• _Problems to solve_
1. For each of the statements (a), (b) and (c), say whether the Omega Race article agrees with it. Give yes or no, and quote the deciding words from the article. (a) Omega Race is the only Midway arcade game that uses vector graphics. (b) Commodore published the Atari 2600 version. (c) The game is set in the year 2013.
2. Resume the Omega Race article from its last sentence.

• _Extract_

=-=-=

- ColecoVision box art
- Developer: Midway Manufacturing
- Publishers: Midway Manufacturing C64, VIC-20 Commodore ColecoVision, 2600 CBS Electronics
- Designer: Ron Haliburton
- Platforms: Arcade, Commodore 64, VIC-20, ColecoVision, Atari 2600
- Release: August 1981 ArcadeNA: August 1981; C64, VIC-201982; ColecoVisionOctober 1983; 2600December 1983; ;
- Genre: Shoot 'em up
- Mode: Single-player

= Omega Race =

1981 video game

Omega Race is a 1981 shoot 'em up video game developed and published by Midway Manufacturing for arcades. It is Midway's only arcade game to utilize vector graphics.

Omega Race was ported to the Commodore 64 and VIC-20 and published by Commodore in 1982, followed by the ColecoVision and Atari 2600 by CBS Electronics in 1983. This game and Victory are the only two games on the ColecoVision to natively support the Roller Controller, a trackball controller.

==Gameplay==

Omega Race gameplay

Set in the year 2003, the player controls an Omegan Fighter spaceship to destroy enemy droid ships in a rectangular "track". The player's ship is controlled with a spinner to rotate the ship, a button for thrusting, and a button for firing lasers. The enemies that the player must destroy or avoid are drone ships, commander ships, two types of space mines, and shooting star ships. The ship bounces off an invisible barrier on the edges of the screen that briefly appears when hit. By default, extra ships are awarded at 40,000 and 100,000 points.

=-=-=

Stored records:
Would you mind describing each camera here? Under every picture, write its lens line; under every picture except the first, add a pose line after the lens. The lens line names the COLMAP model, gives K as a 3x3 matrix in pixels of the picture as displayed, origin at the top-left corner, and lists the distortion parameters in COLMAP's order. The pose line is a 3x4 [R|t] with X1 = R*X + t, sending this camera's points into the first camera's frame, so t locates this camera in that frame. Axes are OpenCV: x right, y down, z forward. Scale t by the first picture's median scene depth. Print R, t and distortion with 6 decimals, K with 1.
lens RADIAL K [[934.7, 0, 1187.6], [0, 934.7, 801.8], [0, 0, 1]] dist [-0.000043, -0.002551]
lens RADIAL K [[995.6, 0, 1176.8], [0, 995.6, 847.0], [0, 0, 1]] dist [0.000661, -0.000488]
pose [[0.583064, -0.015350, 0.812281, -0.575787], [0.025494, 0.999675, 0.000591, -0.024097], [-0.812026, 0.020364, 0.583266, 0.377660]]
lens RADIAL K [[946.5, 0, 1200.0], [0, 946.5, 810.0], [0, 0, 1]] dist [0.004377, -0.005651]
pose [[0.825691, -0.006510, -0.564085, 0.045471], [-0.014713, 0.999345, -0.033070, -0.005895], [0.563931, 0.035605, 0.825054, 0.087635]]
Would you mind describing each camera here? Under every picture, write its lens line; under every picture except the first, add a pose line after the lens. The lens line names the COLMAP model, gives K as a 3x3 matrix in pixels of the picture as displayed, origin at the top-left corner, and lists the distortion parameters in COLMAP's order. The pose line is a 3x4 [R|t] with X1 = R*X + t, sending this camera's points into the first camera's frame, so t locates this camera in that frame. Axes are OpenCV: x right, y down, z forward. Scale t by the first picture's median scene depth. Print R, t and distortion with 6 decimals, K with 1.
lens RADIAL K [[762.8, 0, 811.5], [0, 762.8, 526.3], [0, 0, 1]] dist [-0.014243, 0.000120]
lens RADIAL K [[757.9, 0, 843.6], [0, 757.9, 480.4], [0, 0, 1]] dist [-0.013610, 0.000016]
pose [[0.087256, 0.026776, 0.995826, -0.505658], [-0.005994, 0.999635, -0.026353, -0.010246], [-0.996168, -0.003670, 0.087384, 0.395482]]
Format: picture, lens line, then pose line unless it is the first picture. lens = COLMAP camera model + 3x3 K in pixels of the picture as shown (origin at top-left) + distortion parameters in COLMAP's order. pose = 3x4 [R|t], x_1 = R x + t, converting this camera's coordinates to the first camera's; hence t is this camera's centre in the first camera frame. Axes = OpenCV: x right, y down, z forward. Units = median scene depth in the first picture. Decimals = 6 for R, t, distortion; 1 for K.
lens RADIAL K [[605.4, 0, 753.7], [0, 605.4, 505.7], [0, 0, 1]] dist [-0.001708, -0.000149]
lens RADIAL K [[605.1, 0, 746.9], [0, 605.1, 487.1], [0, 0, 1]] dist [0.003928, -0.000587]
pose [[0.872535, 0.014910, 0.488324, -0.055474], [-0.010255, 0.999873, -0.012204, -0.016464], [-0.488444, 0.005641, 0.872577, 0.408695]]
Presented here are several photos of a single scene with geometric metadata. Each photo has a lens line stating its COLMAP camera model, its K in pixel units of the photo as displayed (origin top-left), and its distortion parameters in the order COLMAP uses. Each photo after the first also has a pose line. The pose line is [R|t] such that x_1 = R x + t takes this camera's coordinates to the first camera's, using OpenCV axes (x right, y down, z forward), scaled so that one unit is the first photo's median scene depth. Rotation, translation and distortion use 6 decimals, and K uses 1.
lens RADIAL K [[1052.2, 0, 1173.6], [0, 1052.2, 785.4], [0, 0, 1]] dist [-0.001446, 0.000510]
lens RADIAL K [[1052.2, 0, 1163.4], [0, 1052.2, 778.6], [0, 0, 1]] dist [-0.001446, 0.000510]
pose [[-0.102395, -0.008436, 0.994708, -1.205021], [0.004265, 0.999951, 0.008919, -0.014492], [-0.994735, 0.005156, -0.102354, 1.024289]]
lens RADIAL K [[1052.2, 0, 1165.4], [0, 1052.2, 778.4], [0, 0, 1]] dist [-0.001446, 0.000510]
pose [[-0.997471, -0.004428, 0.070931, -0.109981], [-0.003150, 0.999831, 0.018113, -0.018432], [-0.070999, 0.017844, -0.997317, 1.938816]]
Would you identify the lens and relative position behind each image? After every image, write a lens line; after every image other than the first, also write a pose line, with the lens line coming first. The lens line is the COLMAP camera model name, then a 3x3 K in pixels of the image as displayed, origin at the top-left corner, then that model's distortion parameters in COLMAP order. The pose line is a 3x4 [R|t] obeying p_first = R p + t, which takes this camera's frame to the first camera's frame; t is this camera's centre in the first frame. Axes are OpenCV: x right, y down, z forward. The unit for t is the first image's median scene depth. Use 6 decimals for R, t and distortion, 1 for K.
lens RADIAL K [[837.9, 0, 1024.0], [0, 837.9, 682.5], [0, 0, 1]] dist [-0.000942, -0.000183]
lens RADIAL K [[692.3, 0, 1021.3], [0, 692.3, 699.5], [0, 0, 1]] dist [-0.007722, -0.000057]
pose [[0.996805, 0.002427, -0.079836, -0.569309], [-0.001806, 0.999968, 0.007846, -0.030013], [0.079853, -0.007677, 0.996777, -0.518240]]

=-=-=

• _Results of the tasks_
1.
(a) Yes: "It is Midway's only arcade game to utilize vector graphics."
(b) No: "followed by the ColecoVision and Atari 2600 by CBS Electronics in 1983."
(c) No: "Set in the year 2003"

2.
==Ports==
The Atari 2600 cartridge came bundled with a "booster grip" controller which converted the single-button Atari CX40 joystick to having separate buttons for thrust and shoot. Omega Race is one of a few CBS games for the Atari 2600 with an additional 256 bytes of RAM in each cartridge, a feature promoted by CBS as "RAM Plus."

==Reception==
Consumer Guides How to Win at Video Games stated in 1982 of Omega Race that "any unskilled player can pop a quarter into the machine and stay up there for up to 20,000 points." According to the book, more than 35,000 machines were created, with the average machine taking in $181.00 per week at the time of the book's publication. Frequently, it was one of the top ten money-making arcade machines in any given week in that time period. Michael Blanchet's 1982 book How to Beat the Video Games praised it as having a "deceiving appearance", saying that despite appearing easy it "develops a healthy level of frustration, which you'll find quite stimulating".

Compute! called Omega Race "a real winner for the VIC". BYTE stated that the VIC-20 version "is fast paced, has colorful graphics, and features good sound effects ... Omega Race is a fun game that retains all the best characteristics of the arcade version". Ahoy! called the VIC-20 version "fairly faithful to the arcade game, and very exciting". The VIC-20 version of Omega Race was awarded a Certificate of Merit in the category of "Best Solitaire Computer Game" at the 4th annual Arkie Awards.

== Legacy ==
Omega Race was cloned for the TRS-80 Color Computer as Space Race in 1982.

An update of the game for the Atari Jaguar was pitched to Atari Corporation by Temporary Sanity Designs, but never moved forward beyond the proposal phase; the document is in the hands of community member joekorali of AtariAge.